Le istituzioni siciliane vanno a rilento anche quanto decidono di chiudere un occhio sugli abusi edilizi. Parliamo ovviamente dei condoni edilizi, il primo dei quali risale al 1985. In riferimento a quest’ultimo, infatti, sono state esitate, negli ultimi dieci anni, solamente 38mila domande su un totale di 505mila: nel 2012 le domande esaminate erano 280 mila, nel 2022 le domande ammontano a 318 mila. E ne mancano ancora 187mila. È quanto emerge dai dati del Siab resi noti dall’ex deputato Ars in quota Cinque stelle ed esperto in diritto ambientale Giampiero Trizzino durante un recente convegno sul tema che si è tenuto a Bagheria, comune in provincia di Palermo martoriato dal fenomeno che conta 592 abusi da 117.501 metri cubi.

“Di questo passo ci vorrebbero altri 50 anni per esitare tutte le domande esistenti”, commenta l’ex deputato Ars. “I dati – continua – dimostrano che a distanza di venti anni il problema ancora non si è chiuso, dimostrano che quella possibile soluzione è sbagliata. C’è gente che nell’85’ non era ancora nata e ora si trova proprietaria di un immobile abusivo. La soluzione all’abusivismo edilizio non sono i condoni. Ma se proprio si volessero fare dovrebbero essere chiusi in massimo cinque anni. Adesso si deve accelerare tutte le procedure magari dando più responsabilità al tecnico che firma le dichiarazioni per il condono levando lavoro agli uffici pubblici”.

Un’altra via

Oltre all’abbattimento, la legge italiana offre ai sindaci un’altra strada per contrastare l’abusivismo e allo stesso tempo andare incontro alle famiglie meno abbienti che spesso abitano in queste case abusive. Un edificio abusivo, infatti, può anche essere acquisito dal Comune se è di pubblico interesse. “Se un sindaco ha la possibilità di dimostrare che un immobile ha un interesse pubblico all’acquisizione – spiega Giampiero Trizzino – perché non lo deve fare? In Sicilia una legge dà la possibilità di riconoscere il diritto di abitazione come interesse pubblico: se una famiglia abita in una casa abusiva e non ha nessun modo di spostarsi perché quella è la sua unica casa, il Comune può non abbattere ma acquisire l’edificio e far pagare un affitto sociale alla famiglia. Come se diventasse una casa popolare”.

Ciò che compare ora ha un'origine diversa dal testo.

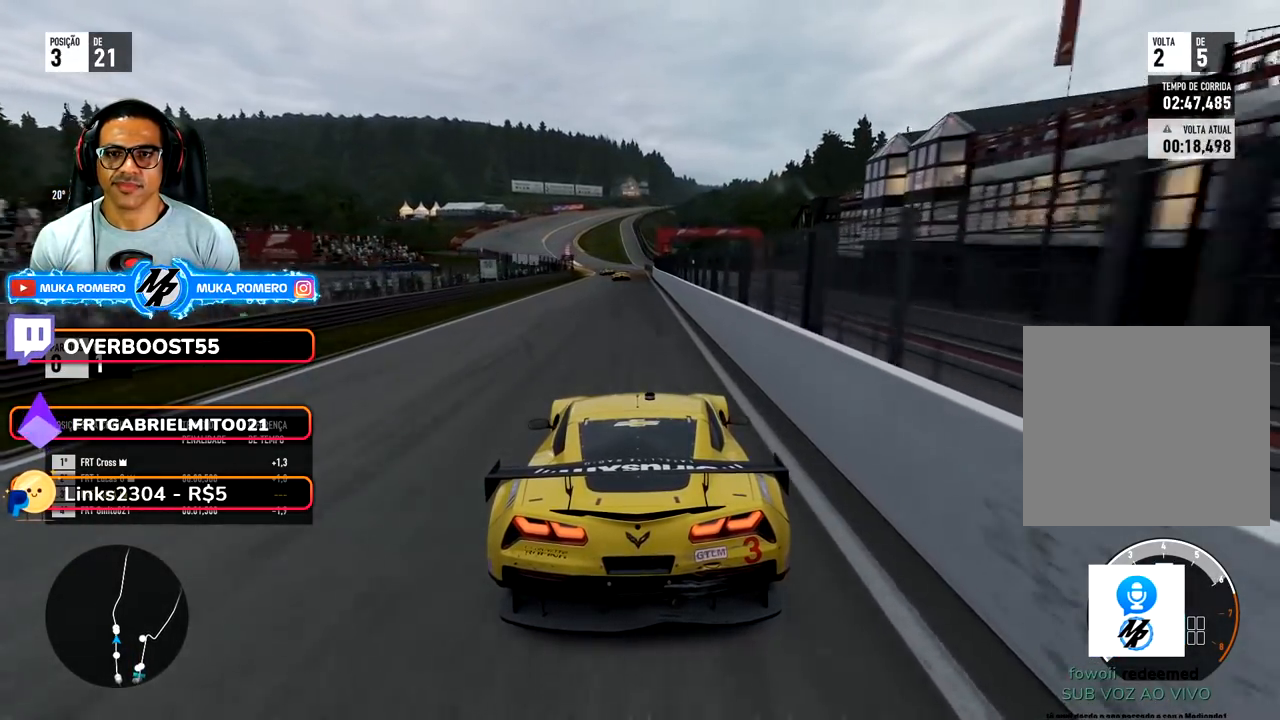
{"buttons": ["R2"], "left_stick": "down-left", "right_stick": "center", "events": [[300, "left_stick", "down-left"]]}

Un’opportunità che alleggerirebbe gli uffici comunali di tutti i piccoli abusi e che permetterebbe di concentrare le forze sull’edilizia illegale che arreca un danno concreto al territorio, consentendo, allo stesso tempo, di avere delle entrate. “L’intervento da fare – continua Trizzino – sarebbe un decreto assessoriale dove vengono spiegate le modalità con cui i sindaci possono utilizzare questa norma per regolarizzare le acquisizioni ed evitare di restituire le ville abusive ai proprietari”.

Angelo Cambiano, vice presidente Commissione Affari istituzionali dell’Ars

Per anni alla guida di un Comune siciliano, quello di Licata, che si è distinto dagli altri per capacità di contrastare l’abusivismo edilizio, Angelo Cambiano (M5s) è oggi vice presidente della Commissione Affari istituzionali dell’Ars e conta di portare dentro le sale di palazzo d’Orleans il suo background da sindaco che svolge il proprio dovere effettuando concretamente, e non solo sulla carta, le demolizioni.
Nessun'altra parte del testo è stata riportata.